Saturninus, having lain with his new wife and discovered that she
had already lost her maidenhead, informed one of his friends that his
wife was no virgin. When this reached the ears of Theodora, she ordered
the servants to hoist him up, like a boy at school, upbraiding him with
having behaved too saucily and having taken an unbecoming oath. She
then had him severely flogged on the bare back, and advised him to
restrain his talkative tongue for the future.
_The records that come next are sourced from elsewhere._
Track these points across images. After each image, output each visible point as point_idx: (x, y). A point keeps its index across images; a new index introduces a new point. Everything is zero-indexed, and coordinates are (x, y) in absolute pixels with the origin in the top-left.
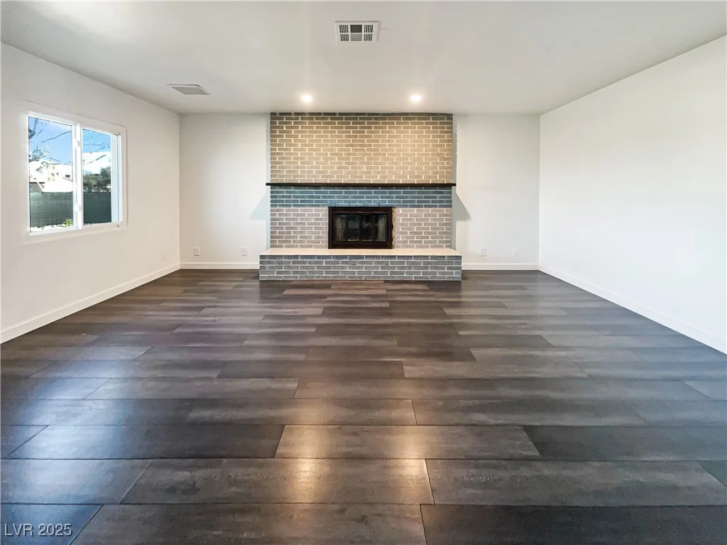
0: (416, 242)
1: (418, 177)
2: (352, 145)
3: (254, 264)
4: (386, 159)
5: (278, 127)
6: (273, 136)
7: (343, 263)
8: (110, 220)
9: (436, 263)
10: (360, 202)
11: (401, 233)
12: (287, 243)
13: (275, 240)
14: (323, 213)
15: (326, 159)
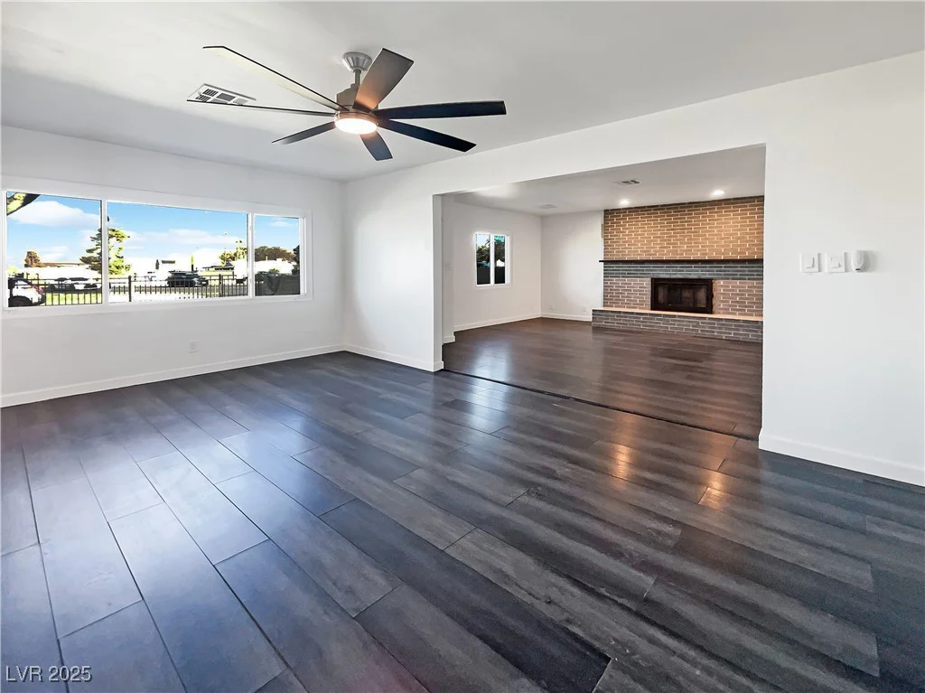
0: (737, 310)
1: (740, 253)
2: (672, 230)
3: (589, 318)
4: (707, 239)
5: (610, 220)
6: (605, 228)
7: (658, 319)
8: (504, 282)
9: (747, 326)
10: (682, 274)
11: (723, 302)
12: (616, 304)
13: (606, 302)
14: (647, 283)
15: (650, 242)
In my former writings I have already related her treatment of John
of Cappadocia, which was due to a desire to avenge personal injuries,
not to punish him for offences against the State, as is proved by the
fact that she did nothing of the kind in the case of those who
committed far greater cruelties against their subjects. The real cause
of her hatred was, that he ventured to oppose her designs and accused
her to the Emperor, so that they nearly came to open hostilities. I
mention this here because, as I have already stated, in this work I am
bound to state the real causes of events. When, after having inflicted
upon him the sufferings I have related, she had confined him in Egypt,
she was not even then satisfied with his punishment, but was
incessantly on the look out to find false witnesses against him. Four
years afterwards, she succeeded in finding two of the Green faction who
had taken part in the sedition at Cyzicus, and were accused of having
been accessory to the assault upon the Bishop. These she attacked with
flattery, promises, and threats. One of them, alarmed and inveigled by
her promises, accused John of the foul crime of murder, but the other
refused to utter falsehoods, although he was so cruelly tortured that
he seemed likely to die on the spot. She was, therefore, unable to
compass the death of John on this pretext, but she caused the young
men's right hands to be chopped off—that of the one because he refused
to bear false witness; that of the other, to prevent her intrigue
becoming universally known, for she endeavoured to keep secret from
others those things which were done in the open market-place.